Excluding a dip in underwriting performance from COVID-19-pandemic-related claims in 2022, Central Re's combined ratio has consistently been slightly better than similarly rated reinsurers in Asia Pacific. This is demonstrated by Central Re's satisfactory average combined ratio of 95.1% for the five years ending 2023, excluding 2022.

Ratings affirmed

S&P has affirmed Central Re’s 'A' long-term local currency insurer financial strength and issuer credit ratings. The outlook on the ratings remains ‘Stable’.
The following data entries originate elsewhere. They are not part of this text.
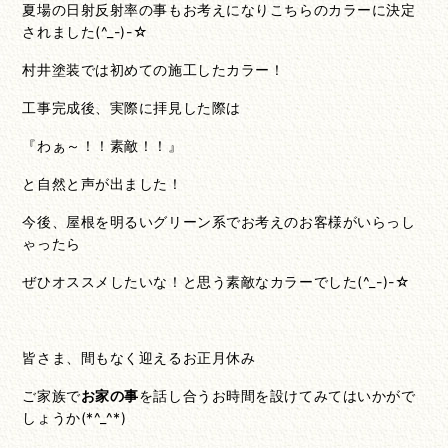
夏場の日射反射率の事もお考えになりこちらのカラーに決定
されました(^_-)-☆
村井塗装では初めての施工したカラー！
工事完成後、実際に拝見した際は
『わぁ～！！素敵！！』
と自然と声が出ました！
今後、屋根を明るいグリーン系でお考えのお客様がいらっし
ゃったら
ぜひオススメしたいな！と思う素敵なカラーでした(^_-)-☆
皆さま、間もなく迎えるお正月休み
ご家族で
お家の事
を話し合うお時間を設けてみてはいかがで
しょうか(*^_^*)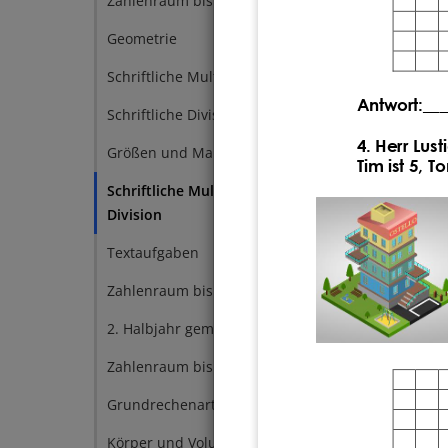
Zahlenraum bis 1000000
19
Teilba
Geometrie
13
Schriftliche Multiplikation
1
Antwort:__
Schriftliche Division
2
4. 
Herr Lus
Größen und Maßeinheiten
26
Tim ist 5, To
Schriftliche Multiplikation und
19
Division
Textaufgaben
12
Zahlenraum bis 1000
9
2. Halbjahr gemischt
7
Zahlenraum bis 10000
5
Grundrechenarten
3
Körper und Volumen
3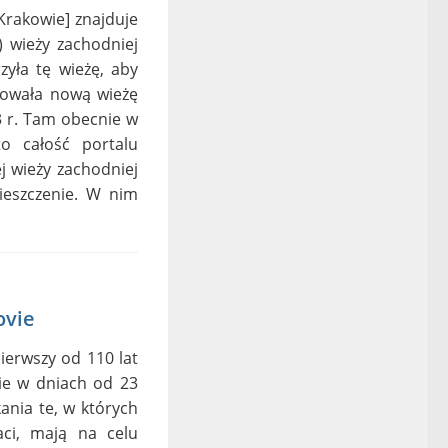
rakowie] znajduje
) wieży zachodniej
zyła tę wieżę, aby
dowała nową wieżę
3 r. Tam obecnie w
to całość portalu
j wieży zachodniej
ieszczenie. W nim
ovie
ierwszy od 110 lat
ie w dniach od 23
ania te, w których
aci, mają na celu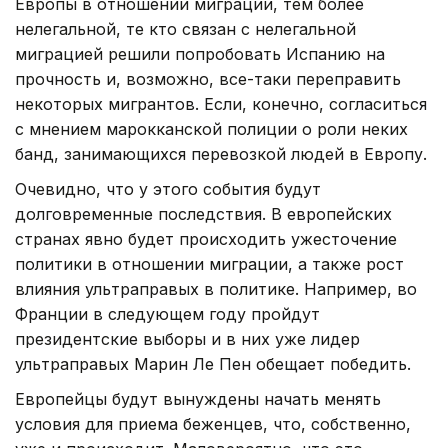
Европы в отношении миграции, тем более
нелегальной, те кто связан с нелегальной
миграцией решили попробовать Испанию на
прочность и, возможно, все-таки переправить
некоторых мигрантов. Если, конечно, согласиться
с мнением марокканской полиции о роли неких
банд, занимающихся перевозкой людей в Европу.
Очевидно, что у этого события будут
долговременные последствия. В европейских
странах явно будет происходить ужесточение
политики в отношении миграции, а также рост
влияния ультраправых в политике. Например, во
Франции в следующем году пройдут
президентские выборы и в них уже лидер
ультраправых Марин Ле Пен обещает победить.
Европейцы будут вынуждены начать менять
условия для приема беженцев, что, собственно,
The affirmation reflects Central Re's strong direct relationships with local clients, as well as its solid domestic market position, very strong capital and earnings, and satisfactory operating performance, the agency says.

The ‘Stable’ rating outlook reflects S&P’s view that Central Re will maintain very strong capital and earnings through prudent growth and a moderate risk appetite for catastrophe and investment risks over the next one to two years. That's despite the reinsurer's smaller absolute capital size compared with other international reinsurers.

Capital position

Central Re is expected too to maintain very strong capital and earnings with a solid buffer over the next two years.  The reinsurer's capital adequacy is sensitive to its investment allocation. This is due to Central Re's pursuit of enhanced investment yields through an increased equity stock allocation in its investments. The equity stock investment allocation ratio increased to 15% at the end of June 2024 from 13% at the end of 2023. S&P believes Central Re will not pursue an overly aggressive investment strategy and we anticipate the company will actively adjust its exposure to prevent material weakening in its capital adequacy.

Liquidity

Liquidity has strengthened under S&P’s refined calculation.  S&P’s assessment is that Central Re's liquidity ratio remains above the agency’s threshold for exceptional liquidity as of 30 June 2024. This follows refinements to S&P’s calculation of the liquidity ratio which now indicates the reinsurer's insurance liability duration averages around two yearslonger than S&P’s previous estimate of one year. This helps to lower the stressed liquidity needed for its insurance liability.

In S&P’s view, Central Re is likely to remain exceptional over the next one to two years, given the agency’s forecast of its well-managed stressed insurance liabilities and invested asset allocation largely in liquid assets. These include equities and high-grade bonds. S&P has therefore revised its liquidity assessment for Central Re to ‘Exceptional’ from ‘Adequate’.

Business profile

Central Re is the only domestic reinsurer in Taiwan, where it holds a strong competitive position; however, several factors somewhat offset Central Re's rating strengths. These include the reinsurer's small scale and less geographic diversification than other reinsurers in Asia, as well as the volatile nature of the reinsurance business, given its exposure to catastrophe risks.

S&P also anticipates Central Re will maintain a solid domestic market position and remain prudent when exploring the international reinsurance market over the next one to two years.